Extracted text —

TSWM: Do you want to send a message to today’s people or to the future with your works?
AJ: I don’t see it as my task to send messages or to prophesize truths. All I want to do is to look at the world from my perspective and point out certain issues that I believe need attention. I simply try to present and generate awareness around certain pressing topics. It is up to the viewers to think about them and take a stance.
Regarding the future, if we’re connected to the world that surrounds us – and in today’s world it’s impossible not to be, unless one lives in complete isolation – then our work will inevitably be part of a heritage that reflects what is happening around us and it will inevitably represent the time in which we lived. And together with all previous testimonies, our contribution will further contribute to the history, and definition of humankind.
SWM: Which marble do you use mainly?

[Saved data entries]
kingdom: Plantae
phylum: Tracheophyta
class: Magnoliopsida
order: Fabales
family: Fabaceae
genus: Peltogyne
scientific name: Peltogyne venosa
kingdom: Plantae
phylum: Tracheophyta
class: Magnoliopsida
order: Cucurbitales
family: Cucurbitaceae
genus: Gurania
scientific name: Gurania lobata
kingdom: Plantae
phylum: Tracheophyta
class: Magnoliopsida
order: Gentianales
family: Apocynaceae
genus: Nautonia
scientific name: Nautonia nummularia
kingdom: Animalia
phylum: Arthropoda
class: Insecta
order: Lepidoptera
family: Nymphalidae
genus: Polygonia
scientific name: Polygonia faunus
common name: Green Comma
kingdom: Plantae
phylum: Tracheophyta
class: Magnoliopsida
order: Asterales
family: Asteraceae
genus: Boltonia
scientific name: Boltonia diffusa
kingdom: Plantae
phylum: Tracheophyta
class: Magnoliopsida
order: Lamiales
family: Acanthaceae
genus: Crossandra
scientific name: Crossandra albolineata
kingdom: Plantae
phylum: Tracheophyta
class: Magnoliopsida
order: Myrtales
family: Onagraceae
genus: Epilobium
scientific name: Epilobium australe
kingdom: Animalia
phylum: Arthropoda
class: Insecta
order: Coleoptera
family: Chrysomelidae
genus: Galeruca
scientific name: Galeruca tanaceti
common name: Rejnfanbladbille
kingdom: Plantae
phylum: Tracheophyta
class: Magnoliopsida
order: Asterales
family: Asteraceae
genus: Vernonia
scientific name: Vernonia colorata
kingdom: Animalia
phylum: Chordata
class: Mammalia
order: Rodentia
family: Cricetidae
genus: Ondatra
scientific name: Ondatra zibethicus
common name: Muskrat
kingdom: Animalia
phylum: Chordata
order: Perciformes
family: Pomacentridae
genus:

Short task A —
According to the interview text, why will AJ's work inevitably represent the time in which we lived?
Short task B —
Write out the stretch of the interview text from "AJ: I don’t" through "definition of humankind.", swapping "heritage" out for "legacy".

Task response A —
We are connected to the world that surrounds us, and today that connection is unavoidable unless one lives in complete isolation. The work therefore becomes part of a heritage that reflects what is happening around us.

Task response B —
AJ: I don’t see it as my task to send messages or to prophesize truths. All I want to do is to look at the world from my perspective and point out certain issues that I believe need attention. I simply try to present and generate awareness around certain pressing topics. It is up to the viewers to think about them and take a stance.
Regarding the future, if we’re connected to the world that surrounds us – and in today’s world it’s impossible not to be, unless one lives in complete isolation – then our work will inevitably be part of a legacy that reflects what is happening around us and it will inevitably represent the time in which we lived. And together with all previous testimonies, our contribution will further contribute to the history, and definition of humankind.